- Park Township, Minnesota Location within the state of Minnesota Park Township, Minnesota Park Township, Minnesota (the United States)
- Coordinates: 46°16′49″N 92°31′15″W﻿ / ﻿46.28028°N 92.52083°W
- Country: United States
- State: Minnesota
- County: Pine

Area
- • Total: 36.8 sq mi (95.2 km^{2})
- • Land: 36.6 sq mi (94.9 km^{2})
- • Water: 0.15 sq mi (0.4 km^{2})
- Elevation: 1,250 ft (381 m)

Population (2000)
- • Total: 37
- • Density: 1.0/sq mi (0.4/km^{2})
- Time zone: UTC-6 (Central (CST))
- • Summer (DST): UTC-5 (CDT)
- FIPS code: 27-49660
- GNIS feature ID: 0665253

= Park Township, Pine County, Minnesota =

Park Township is a township in Pine County, Minnesota, United States. The population was 37 at the 2000 census.

==Geography==
According to the United States Census Bureau, the township has a total area of 36.8 square miles (95.2 km^{2}), of which 36.6 square miles (94.9 km^{2}) is land and 0.1 square mile (0.4 km^{2}) (0.38%) is water.

==Demographics==
As of the census of 2000, there were 37 people, 18 households, and 10 families residing in the township. The population density was 1.0 people per square mile (0.4/km^{2}). There were 67 housing units at an average density of 1.8/sq mi (0.7/km^{2}). The racial makeup of the township was 89.19% White, 2.70% African American, and 8.11% from two or more races. Hispanic or Latino of any race were 2.70% of the population.
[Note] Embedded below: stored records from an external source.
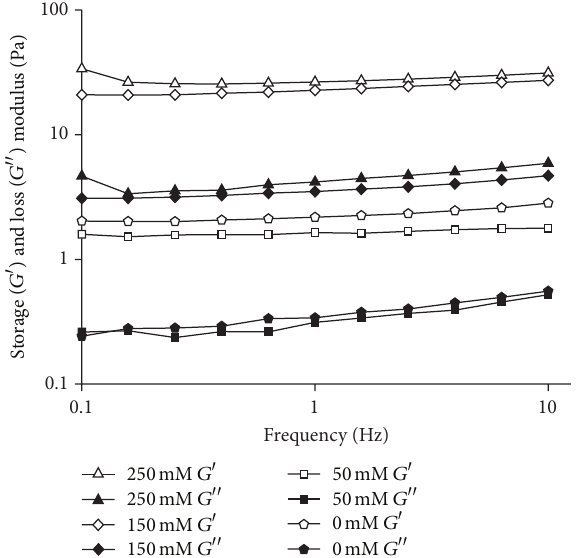
Figure 6: Frequency dependence of storage (𝐺 󸀠 ) and loss (𝐺 󸀠󸀠 ) modulus of 5% LP with different content of Na + .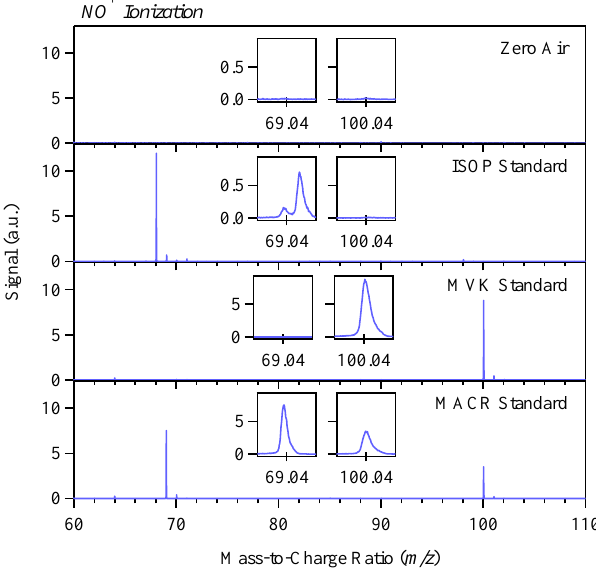
Fig. 2. Mass spectra of zero air, ISOP, MVK, and MACR mea- sured using PTR-TOF-MS with NO + reagent ion. Insets show expansions near m/z 69 and m/z 100, corresponding at m/z 69.0335 to C 4 H 5 O + contributed by MACR and ISOP, at m/z 69.0654 to C 413 CH 8 + contributed by ISOP, and at m/z 100.0393 (cid:5) to C 4 H 6 O NO + contributed by MVK and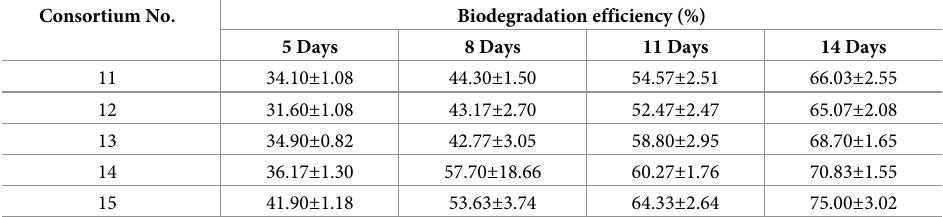
Table 13. Effects of biodegradation time on crude oil degradation efficiency of 5 fungal consortia. Consortium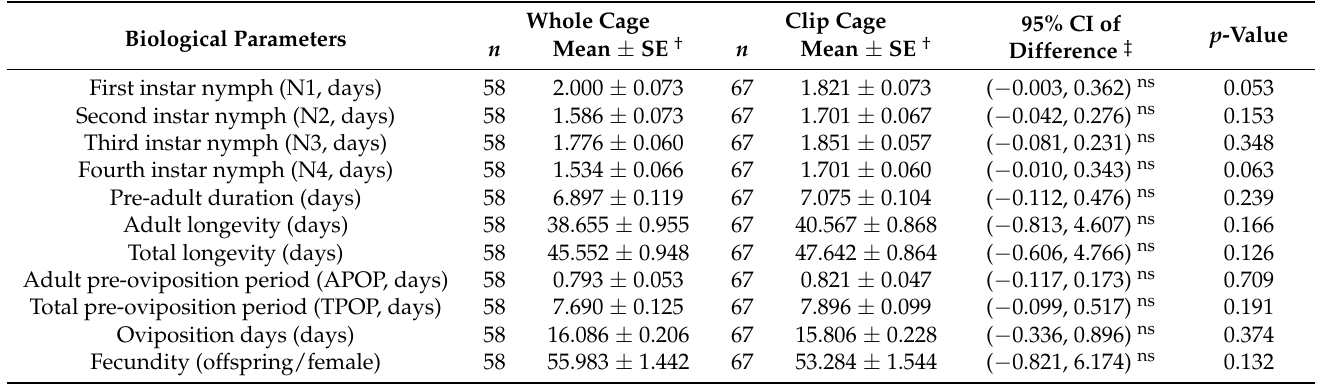
Table 1. Biological parameters of Sitobion avenae confined to clip cages and whole cages.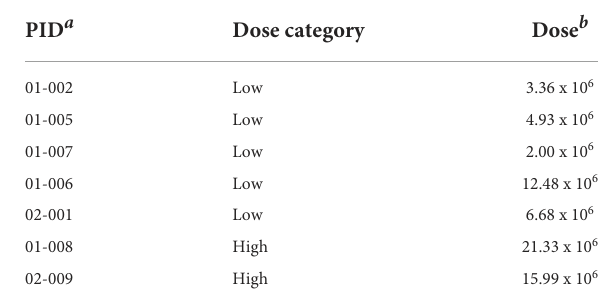
TABLE 3 AGT103-T cell product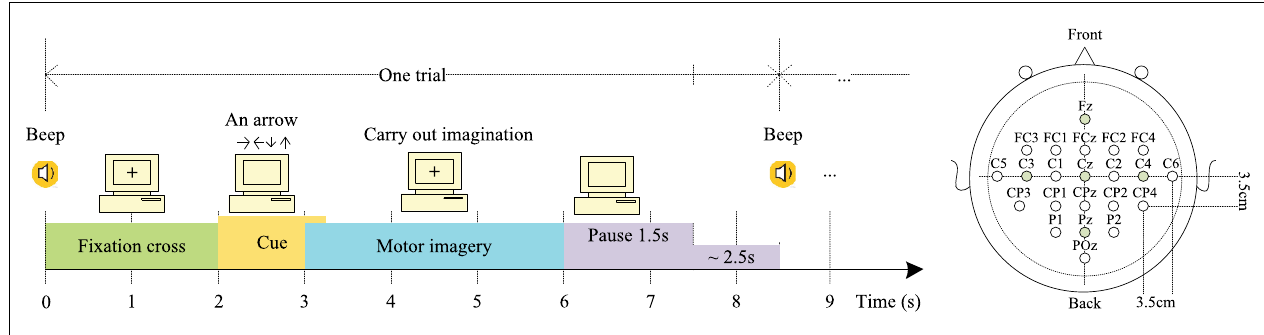
FIGURE 1 | Left: trial timing of the motor imagery paradigm. (Cued MI: left hand, right hand, both feet, tongue); Right: electrode montage corresponding to the international 10–20 system (adapted from Brunner et al.,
There were 18 households, out of which 5.6% had children under the age of 18 living with them, 38.9% were married couples living together, 16.7% had a female householder with no husband present, and 44.4% were non-families. 44.4% of all households were made up of individuals, and 16.7% had someone living alone who was 65 years of age or older. The average household size was 2.06 and the average family size was 2.90.

In the township the population was spread out, with 13.5% under the age of 18, 5.4% from 18 to 24, 27.0% from 25 to 44, 27.0% from 45 to 64, and 27.0% who were 65 years of age or older. The median age was 49 years. For every 100 females, there were 105.6 males. For every 100 females age 18 and over, there were 100.0 males.

The median income for a household in the township was $42,000, and the median income for a family was $58,125. Males had a median income of $36,250 versus $24,792 for females. The per capita income for the township was $17,398. None of the population or the families were below the poverty line.